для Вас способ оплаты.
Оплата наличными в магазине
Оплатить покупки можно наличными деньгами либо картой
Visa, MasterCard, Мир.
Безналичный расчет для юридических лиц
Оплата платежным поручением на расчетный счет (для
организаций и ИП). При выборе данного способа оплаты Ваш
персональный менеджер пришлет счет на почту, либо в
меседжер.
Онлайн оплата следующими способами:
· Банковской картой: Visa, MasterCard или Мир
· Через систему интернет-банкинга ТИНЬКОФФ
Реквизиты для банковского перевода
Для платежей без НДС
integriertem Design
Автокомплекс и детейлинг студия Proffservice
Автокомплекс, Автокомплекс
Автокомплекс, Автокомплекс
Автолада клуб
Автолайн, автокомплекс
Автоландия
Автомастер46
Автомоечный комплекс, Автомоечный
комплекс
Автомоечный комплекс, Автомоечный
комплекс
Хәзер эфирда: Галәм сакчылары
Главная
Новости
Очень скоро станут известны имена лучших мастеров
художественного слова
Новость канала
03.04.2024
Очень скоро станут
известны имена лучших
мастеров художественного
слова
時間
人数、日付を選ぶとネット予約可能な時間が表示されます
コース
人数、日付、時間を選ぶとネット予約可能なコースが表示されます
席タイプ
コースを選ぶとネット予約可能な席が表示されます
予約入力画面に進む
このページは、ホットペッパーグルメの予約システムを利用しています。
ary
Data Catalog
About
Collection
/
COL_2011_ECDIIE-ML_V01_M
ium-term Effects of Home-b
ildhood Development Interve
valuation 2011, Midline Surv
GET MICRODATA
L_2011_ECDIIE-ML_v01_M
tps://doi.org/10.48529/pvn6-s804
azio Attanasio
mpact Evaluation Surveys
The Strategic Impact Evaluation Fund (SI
--
• _What is required_: Your answer should hold the line with "Автомастер46" and each line after it to the end of the data, retyped exactly. Include no other lines.

• _Task answer_:
Автомастер46
Автомоечный комплекс, Автомоечный
комплекс
Автомоечный комплекс, Автомоечный
комплекс
Хәзер эфирда: Галәм сакчылары
Главная
Новости
Очень скоро станут известны имена лучших мастеров
художественного слова
Новость канала
03.04.2024
Очень скоро станут
известны имена лучших
мастеров художественного
слова
時間
人数、日付を選ぶとネット予約可能な時間が表示されます
コース
人数、日付、時間を選ぶとネット予約可能なコースが表示されます
席タイプ
コースを選ぶとネット予約可能な席が表示されます
予約入力画面に進む
このページは、ホットペッパーグルメの予約システムを利用しています。
ary
Data Catalog
About
Collection
/
COL_2011_ECDIIE-ML_V01_M
ium-term Effects of Home-b
ildhood Development Interve
valuation 2011, Midline Surv
GET MICRODATA
L_2011_ECDIIE-ML_v01_M
tps://doi.org/10.48529/pvn6-s804
azio Attanasio
mpact Evaluation Surveys
The Strategic Impact Evaluation Fund (SI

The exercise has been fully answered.